3 responses to “First Proposal Rejection”

  1. gasstationwithoutpumps

    It isn’t the first rejection that hurts, it is the 10th in a row that is painful. I’ve never been able to generate many grant proposals at a time—each one takes me months to prepare. So the rejections cost me much more than they cost people who just scatter proposals like birdseed.

    I’m considering giving up on having any more grad students (I’ve already given up on summer salary) and just doing unfunded research in collaboration with others. The only tough part is going to be replacing computers—most of my research now is done either on machines surplused from other projects 5 years ago or borrowed time from another researcher who has funding.

    1. GEARS

      I fear if I go that route, I’ll be out of “the game” in a few years.

  2. GMP

    You are doing well to focus on young investigator grants. They have smaller applicant pools and the chances of getting them are much higher.

    I have received a number of rejections over my career, it’s the nature of the game (at agencies such as the NSF and DOE, which have peer review; with DoD it makes little sense to even apply unless you know the program manager well and he invited the full proposal). This past year was pretty brutal, but I got two co-PI proposals and there are several leads for next year so we’re in good shape.

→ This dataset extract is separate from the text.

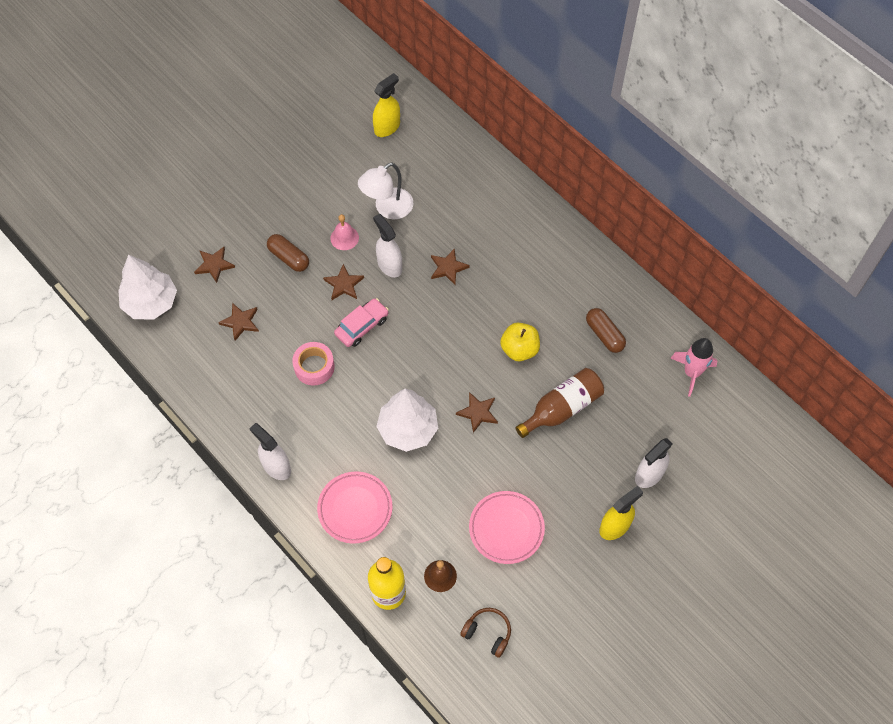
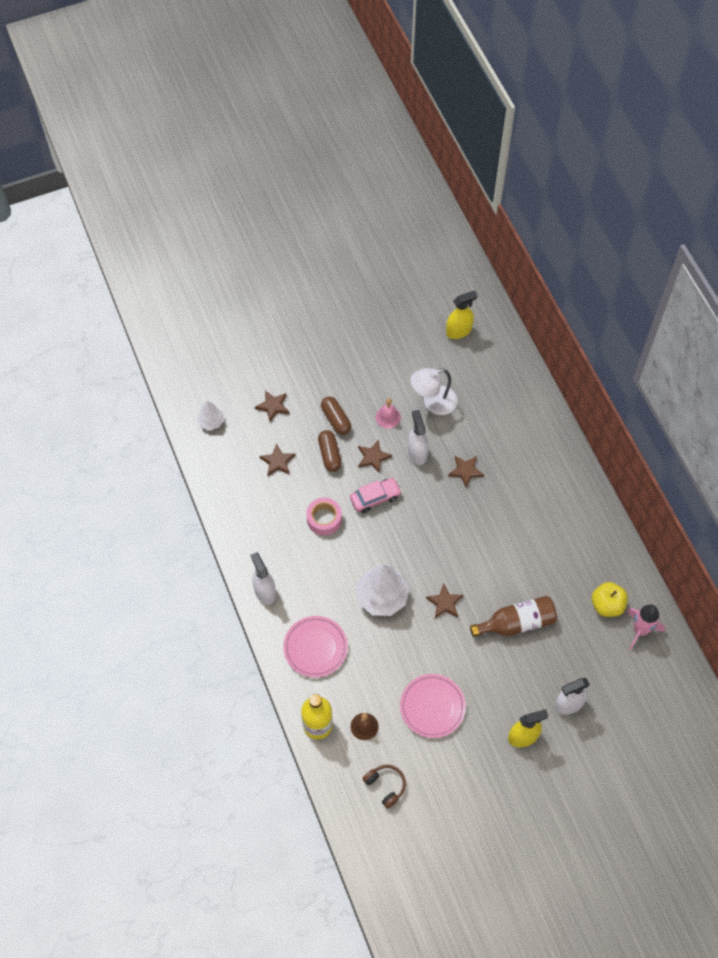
camera: 20 degrees right, 0 degrees up
(151, 302) = (211, 421): white tree -> white tree, size x0.54
(519, 349) = (500, 561): yellow apple -> yellow apple (607, 605)
(604, 335) = (577, 572): brown capsule -> brown capsule (329, 454)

    How I handle grant rejection? Badly. It ruins my day, my week, sometimes my month (rejections on single-investigator grants are particularly hard, because there is no one to blame but myself.) I bitch, moan, and despair. Re-read many times then stop reading the reviews altogether. I try to figure out who sank my proposal and send negative vibes their way. I wonder if I will even receive another grant in my entire life (I do this one a lot, it’s my biggest professional fear). But, I eventually get up and start working on more grants, all over again, because failure to secure funding is not an option, at least not for me. I can’t do all the projects I would like to do even with the group I have now, and there’s no way I could do it all by myself. Not getting more funding is not acceptable, so I just keep writing, keep coming up with new ideas, changing or fully discarding old ones. The only way to secure funding is to keep at it. As a program manager told me at one point in the past “You are creative, eventually you will get something funded.” He was right.

    Perseverance is a key ingredient of academic success. Good luck!